In this study, we therefore compared the effects of two methylated flavones, i.e. 5,7-dimethoxyflavone (5,7-DMF) and 5,7,4’-trimethoxyflavone (5,7,4’-TMF), with their unmethylated analogs chrysin and apigenin (structures in Fig. 1) on cell proliferation. Both chrysin and in particular apigenin have been extensively studied in the past [5, 25-27]. Several other flavones were investigated as well to get a preliminary feel for chemical structure - activity relationships. Our cell models contained cancer as well as noncancer cells and cell proliferation was measured using incorporation of BrdU into new lysynthesized DNA as the assay. Effects on cell cycle progression were also investigated. In addition, we determined the cellular uptake as well as the oral bioavailability of 5,7-DMF compared to chrysin in the rat in vivo.

Fig. 1
Structures of flavones used in this study.

2. Materials and methods

2.1. Materials

Chrysin, apigenin, flavone, propidium iodide and Cremophor EL®were obtained from Sigma Chemical Co. (St. Louis, MO). 5,7-Dimethoxyflavone (5,7-DMF), 5,7,4’-trimethoxyflavone (5,7,4’-TMF),7,4’-dimethoxyflavone (7,4’-DMF), 7-methoxyflavone (7-MF) and 5,4’-dimethoxyflavone (5,4’-DMF) were obtained from Indofine Chemical Co., Inc. (Hillsborough, NJ).5,6,7,8,4’-Pentamethoxyflavone (tangeretin) was purchased from ChromaDex (Santa Ana, CA). All other chemicals were purchased from Sigma or Fisher.

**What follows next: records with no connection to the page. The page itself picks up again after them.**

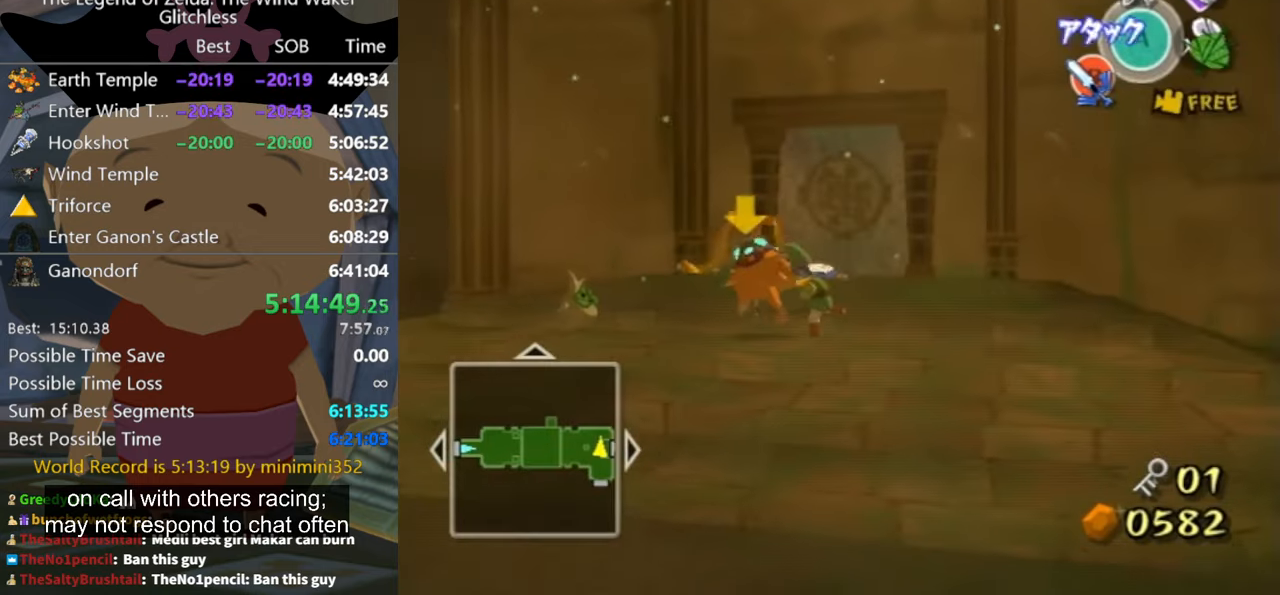
{"buttons": [], "left_stick": "center", "right_stick": "center", "button_events": []}
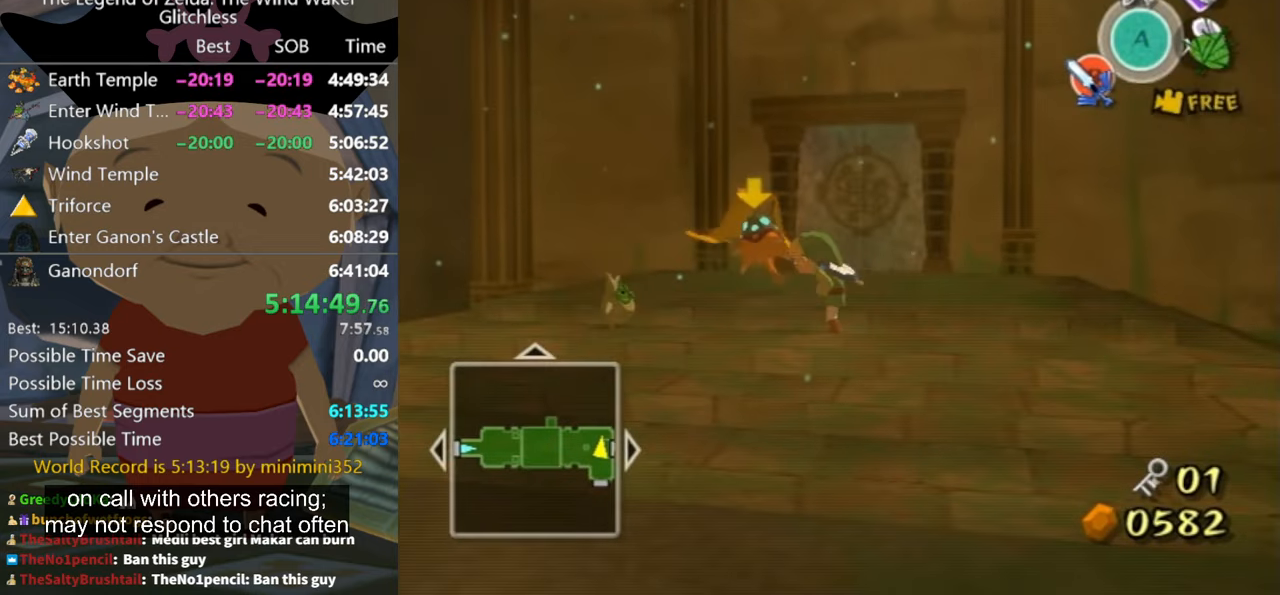
{"buttons": [], "left_stick": "center", "right_stick": "center", "button_events": []}
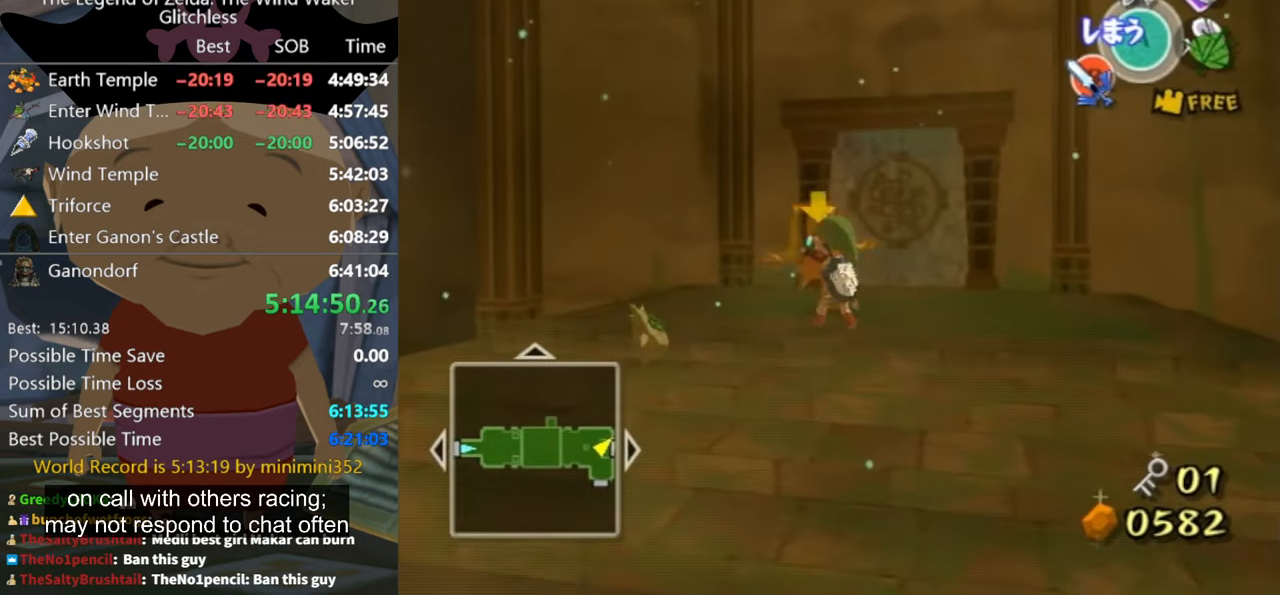
{"buttons": [], "left_stick": "down-left", "right_stick": "center", "button_events": []}
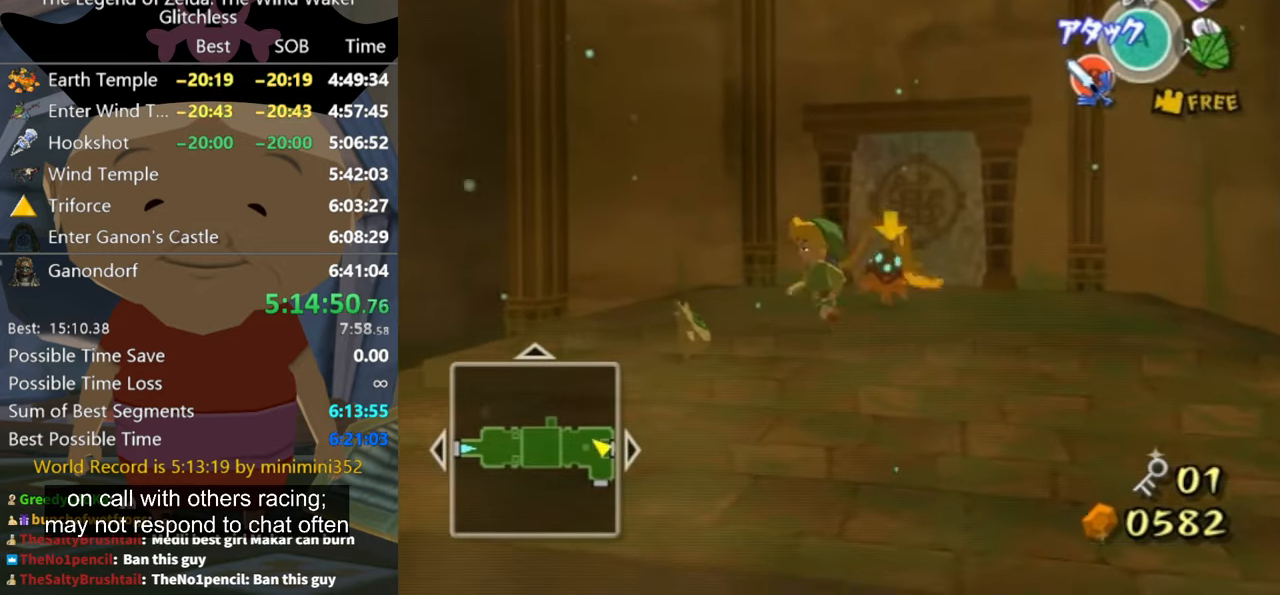
{"buttons": [], "left_stick": "center", "right_stick": "center", "button_events": []}
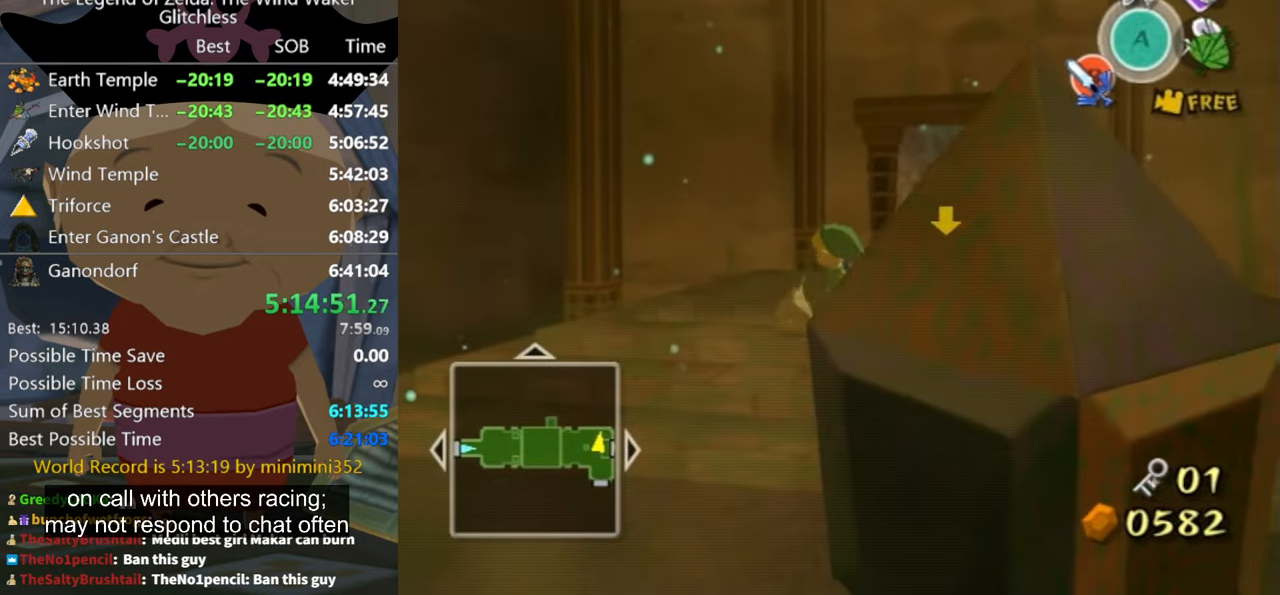
{"buttons": [], "left_stick": "up-left", "right_stick": "center", "button_events": []}
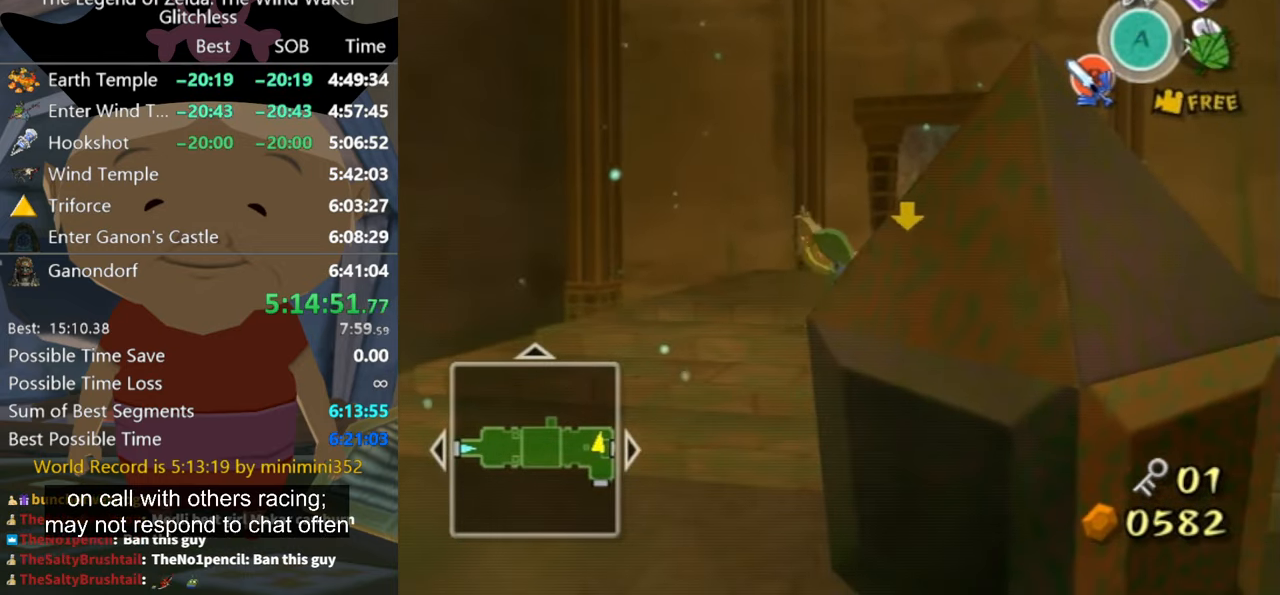
{"buttons": [], "left_stick": "left", "right_stick": "center", "button_events": []}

2.2. Cell culture and treatments

The human oral (tongue) squamous cell carcinoma SCC-9 cells were obtained from American Type Culture Collection (ATCC) (Manassas, VA) and cultured in DMEM/Ham’s F12 medium (Fisher, Pittsburgh, PA), supplemented with 10% fetal bovine serum (FBS) (Atlas Biologicals, Fort Collins, CO), 1% penicillin/streptomycin and 0.4 μg/ml hydrocortisone in a 5% CO2 atmosphere at 37°C. Vehicle dimethyl sulfoxide (DMSO, 0.1% final volume) was used as a control in all experiments. The cells were used at passage 18-30. The human pharynx SCC FaDu cells (ATCC) were cultured in minimum essential medium (Eagle) with Earle’s salts, nonessential amino acids, sodium pyruvate and 10% FBS. Human mammary MCF-7 cancer cells (ATCC) were grown in minimum essential medium (Eagle) with Earle’s salts, 20 mM HEPES, insulin (10 μg/ml), sodium pyruvate and 10% FBS. Virus-transformed normal human esophageal epithelial HET-1A cells [28] were cultured in DMEM with 2% FBS, sodium pyruvate, insulin, transferrin, hydrocortisone and cholera toxin, as previously described[29]. Virus-transformed normal human lung epithelial BEAS-2B cells [30] were cultured in serum-free bronchial epithelial growth medium (Cambrex, Walkersville, MD).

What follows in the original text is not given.